Li Yongsheng, Shao Tingting, Jiang Chunjie, Bai Jing, Wang Zishan, Zhang Jinwen, Zhang Lili, Zhao Zheng, Xu Juan, Li Xia
College of Bioinformatics Science and Technology and Bio-Pharmaceutical Key Laboratory of Heilongjiang Province, Harbin Medical University.
Sci Rep. 2015 Nov 3;5:15953. doi: 10.1038/srep15953.
The combinatorial cross-regulation of transcription factors (TFs) plays an important role in cellular identity and function; however, the dynamic regulation of TFs during glioma progression remains largely unknown. Here, we used the genome-wide expression of TFs to construct an extensive human TF network comprising interactions among 513 TFs and to analyse the dynamics of the TF-TF network during glioma progression. We found that the TF regulatory networks share a common architecture and that the topological structures are conserved. Strikingly, despite the conservation of the network architecture, TF regulatory networks are highly grade specific, and TF circuitry motifs are dynamically rewired during glioma progression. In addition, the most frequently observed structure in the grade-specific TF networks was the feedforward loop (FFL). We described applications that show how investigating the behaviour of FFLs in glioblastoma can reveal FFLs (such as RARG-NR1I2-CDX2) that are associated with prognosis. We constructed comprehensive TF-TF networks and systematically analysed the circuitry, dynamics, and topological principles of the networks during glioma progression, which will further enhance our understanding of the functions of TFs in glioma.
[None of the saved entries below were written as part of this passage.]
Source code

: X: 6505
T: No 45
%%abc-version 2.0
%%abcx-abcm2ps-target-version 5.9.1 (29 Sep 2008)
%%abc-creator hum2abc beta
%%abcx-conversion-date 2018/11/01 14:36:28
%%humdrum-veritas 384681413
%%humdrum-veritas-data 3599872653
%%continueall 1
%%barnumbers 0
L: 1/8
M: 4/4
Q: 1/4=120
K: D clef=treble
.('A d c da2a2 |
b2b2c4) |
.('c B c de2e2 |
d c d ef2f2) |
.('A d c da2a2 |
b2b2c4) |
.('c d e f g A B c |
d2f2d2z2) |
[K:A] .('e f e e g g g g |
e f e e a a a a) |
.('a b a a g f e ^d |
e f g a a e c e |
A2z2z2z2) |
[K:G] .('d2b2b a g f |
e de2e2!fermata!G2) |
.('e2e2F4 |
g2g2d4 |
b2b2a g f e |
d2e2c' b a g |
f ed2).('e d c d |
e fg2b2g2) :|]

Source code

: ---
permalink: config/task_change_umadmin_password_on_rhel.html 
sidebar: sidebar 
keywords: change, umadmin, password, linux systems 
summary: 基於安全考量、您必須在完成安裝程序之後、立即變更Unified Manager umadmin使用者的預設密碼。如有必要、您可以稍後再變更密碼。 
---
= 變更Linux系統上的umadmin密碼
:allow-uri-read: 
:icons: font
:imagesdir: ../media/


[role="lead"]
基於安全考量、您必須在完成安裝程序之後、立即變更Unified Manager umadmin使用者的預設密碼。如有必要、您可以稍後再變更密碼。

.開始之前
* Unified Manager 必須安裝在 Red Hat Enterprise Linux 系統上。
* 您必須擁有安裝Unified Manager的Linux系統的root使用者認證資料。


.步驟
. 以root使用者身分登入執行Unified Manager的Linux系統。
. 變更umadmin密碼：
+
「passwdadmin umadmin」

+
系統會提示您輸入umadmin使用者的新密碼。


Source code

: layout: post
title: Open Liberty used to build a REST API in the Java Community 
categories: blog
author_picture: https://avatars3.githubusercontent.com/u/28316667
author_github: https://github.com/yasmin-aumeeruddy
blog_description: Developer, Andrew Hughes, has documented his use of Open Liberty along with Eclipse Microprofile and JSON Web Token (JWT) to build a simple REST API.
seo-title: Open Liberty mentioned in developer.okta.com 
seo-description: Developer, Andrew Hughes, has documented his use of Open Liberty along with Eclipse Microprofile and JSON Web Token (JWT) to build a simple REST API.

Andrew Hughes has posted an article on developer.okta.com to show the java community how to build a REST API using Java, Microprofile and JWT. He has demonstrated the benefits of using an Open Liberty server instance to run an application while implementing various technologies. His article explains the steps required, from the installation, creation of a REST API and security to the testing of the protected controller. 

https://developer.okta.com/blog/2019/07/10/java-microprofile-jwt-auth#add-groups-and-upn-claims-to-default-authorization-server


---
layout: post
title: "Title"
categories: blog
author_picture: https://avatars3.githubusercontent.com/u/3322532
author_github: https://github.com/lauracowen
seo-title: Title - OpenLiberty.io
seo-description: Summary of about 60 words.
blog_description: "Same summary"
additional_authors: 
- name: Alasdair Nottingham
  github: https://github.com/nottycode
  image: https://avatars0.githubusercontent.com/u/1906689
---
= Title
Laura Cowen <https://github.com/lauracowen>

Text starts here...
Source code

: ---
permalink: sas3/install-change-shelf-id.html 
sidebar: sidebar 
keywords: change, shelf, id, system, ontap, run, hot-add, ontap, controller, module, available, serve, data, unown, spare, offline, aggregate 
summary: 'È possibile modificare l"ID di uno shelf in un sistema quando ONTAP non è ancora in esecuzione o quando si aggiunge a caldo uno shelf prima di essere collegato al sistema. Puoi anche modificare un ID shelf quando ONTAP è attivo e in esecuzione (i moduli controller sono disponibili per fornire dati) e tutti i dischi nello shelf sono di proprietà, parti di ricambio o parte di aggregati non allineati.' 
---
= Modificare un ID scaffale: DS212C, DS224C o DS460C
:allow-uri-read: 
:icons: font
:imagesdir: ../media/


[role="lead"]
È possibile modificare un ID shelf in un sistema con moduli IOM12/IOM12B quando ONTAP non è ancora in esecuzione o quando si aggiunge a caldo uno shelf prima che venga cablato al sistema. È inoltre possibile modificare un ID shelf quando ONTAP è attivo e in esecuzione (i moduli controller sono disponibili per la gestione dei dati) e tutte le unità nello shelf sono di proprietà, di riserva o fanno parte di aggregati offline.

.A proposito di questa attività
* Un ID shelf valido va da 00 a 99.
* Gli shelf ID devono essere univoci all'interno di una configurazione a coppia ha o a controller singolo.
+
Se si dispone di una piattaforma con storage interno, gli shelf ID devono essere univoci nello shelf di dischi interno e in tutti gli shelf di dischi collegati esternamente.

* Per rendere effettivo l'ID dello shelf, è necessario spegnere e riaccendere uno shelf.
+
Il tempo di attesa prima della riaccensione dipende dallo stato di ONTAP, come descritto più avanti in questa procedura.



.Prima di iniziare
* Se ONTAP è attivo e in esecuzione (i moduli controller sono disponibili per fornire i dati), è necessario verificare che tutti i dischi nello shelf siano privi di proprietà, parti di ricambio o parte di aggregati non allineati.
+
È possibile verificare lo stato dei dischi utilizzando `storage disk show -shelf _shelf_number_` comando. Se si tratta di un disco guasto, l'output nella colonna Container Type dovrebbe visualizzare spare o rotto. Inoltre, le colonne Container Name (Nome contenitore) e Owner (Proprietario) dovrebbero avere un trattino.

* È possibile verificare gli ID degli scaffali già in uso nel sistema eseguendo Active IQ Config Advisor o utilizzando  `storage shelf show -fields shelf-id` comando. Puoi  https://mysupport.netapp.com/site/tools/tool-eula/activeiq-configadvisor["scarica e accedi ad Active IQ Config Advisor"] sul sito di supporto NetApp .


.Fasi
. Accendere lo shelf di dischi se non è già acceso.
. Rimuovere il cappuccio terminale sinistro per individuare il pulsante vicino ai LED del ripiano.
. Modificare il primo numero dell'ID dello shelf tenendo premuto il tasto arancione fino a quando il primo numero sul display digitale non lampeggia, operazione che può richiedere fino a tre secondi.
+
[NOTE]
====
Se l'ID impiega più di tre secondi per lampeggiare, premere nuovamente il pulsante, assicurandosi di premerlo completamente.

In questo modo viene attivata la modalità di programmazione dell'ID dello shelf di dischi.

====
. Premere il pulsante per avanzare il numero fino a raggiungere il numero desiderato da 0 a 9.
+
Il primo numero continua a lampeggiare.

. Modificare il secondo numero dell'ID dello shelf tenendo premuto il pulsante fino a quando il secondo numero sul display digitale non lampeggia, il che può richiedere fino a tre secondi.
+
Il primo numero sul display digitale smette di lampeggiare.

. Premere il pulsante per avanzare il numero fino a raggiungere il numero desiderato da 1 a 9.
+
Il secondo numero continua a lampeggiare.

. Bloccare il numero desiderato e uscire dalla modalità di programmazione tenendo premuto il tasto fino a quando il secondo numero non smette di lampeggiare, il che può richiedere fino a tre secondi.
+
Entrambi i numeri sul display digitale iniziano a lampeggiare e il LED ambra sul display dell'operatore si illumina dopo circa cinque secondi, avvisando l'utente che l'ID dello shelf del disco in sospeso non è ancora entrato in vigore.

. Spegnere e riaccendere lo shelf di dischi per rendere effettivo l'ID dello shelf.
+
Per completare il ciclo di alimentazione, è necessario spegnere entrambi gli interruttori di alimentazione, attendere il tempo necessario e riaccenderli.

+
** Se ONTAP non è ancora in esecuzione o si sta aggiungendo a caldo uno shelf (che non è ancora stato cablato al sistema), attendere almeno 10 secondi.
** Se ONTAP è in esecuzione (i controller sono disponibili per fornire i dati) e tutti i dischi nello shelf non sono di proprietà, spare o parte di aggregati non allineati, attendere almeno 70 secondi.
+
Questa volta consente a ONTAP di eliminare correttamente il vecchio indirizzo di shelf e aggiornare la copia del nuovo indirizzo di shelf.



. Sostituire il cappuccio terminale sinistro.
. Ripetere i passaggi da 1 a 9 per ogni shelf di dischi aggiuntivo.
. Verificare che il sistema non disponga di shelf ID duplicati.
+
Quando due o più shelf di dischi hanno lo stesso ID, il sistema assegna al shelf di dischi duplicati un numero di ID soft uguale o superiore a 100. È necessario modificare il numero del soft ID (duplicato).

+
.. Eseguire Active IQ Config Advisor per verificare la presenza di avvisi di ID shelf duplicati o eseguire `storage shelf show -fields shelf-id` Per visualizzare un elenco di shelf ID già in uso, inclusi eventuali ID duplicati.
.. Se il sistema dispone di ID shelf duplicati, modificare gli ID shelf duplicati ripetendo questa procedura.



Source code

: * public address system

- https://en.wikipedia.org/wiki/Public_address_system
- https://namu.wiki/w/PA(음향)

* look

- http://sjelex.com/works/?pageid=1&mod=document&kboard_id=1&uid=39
转录因子(TFs)的组合交叉调控在细胞特性和功能中起着重要作用;然而,胶质瘤进展过程中转录因子的动态调控仍 largely 未知。在此,我们利用转录因子的全基因组表达构建了一个广泛的人类 TF 网络,该网络包含 513 个转录因子之间的相互作用,并分析了胶质瘤进展过程中 TF-TF 网络的动态变化。我们发现 TF 调控网络具有共同的架构,并且拓扑结构是保守的。令人惊讶的是,尽管网络架构保守,但 TF 调控网络具有高度的分级特异性,并且 TF 电路基序在胶质瘤进展过程中动态重新布线。此外,分级特异性 TF 网络中最常观察到的结构是前馈环(FFL)。我们描述了一些应用,展示了研究胶质母细胞瘤中 FFL 的行为如何揭示与预后相关的 FFL(如 RARG-NR1I2-CDX2)。我们构建了全面的 TF-TF 网络,并系统地分析了胶质瘤进展过程中网络的电路、动态变化和拓扑原理,这将进一步增强我们对转录因子在胶质瘤中功能的理解。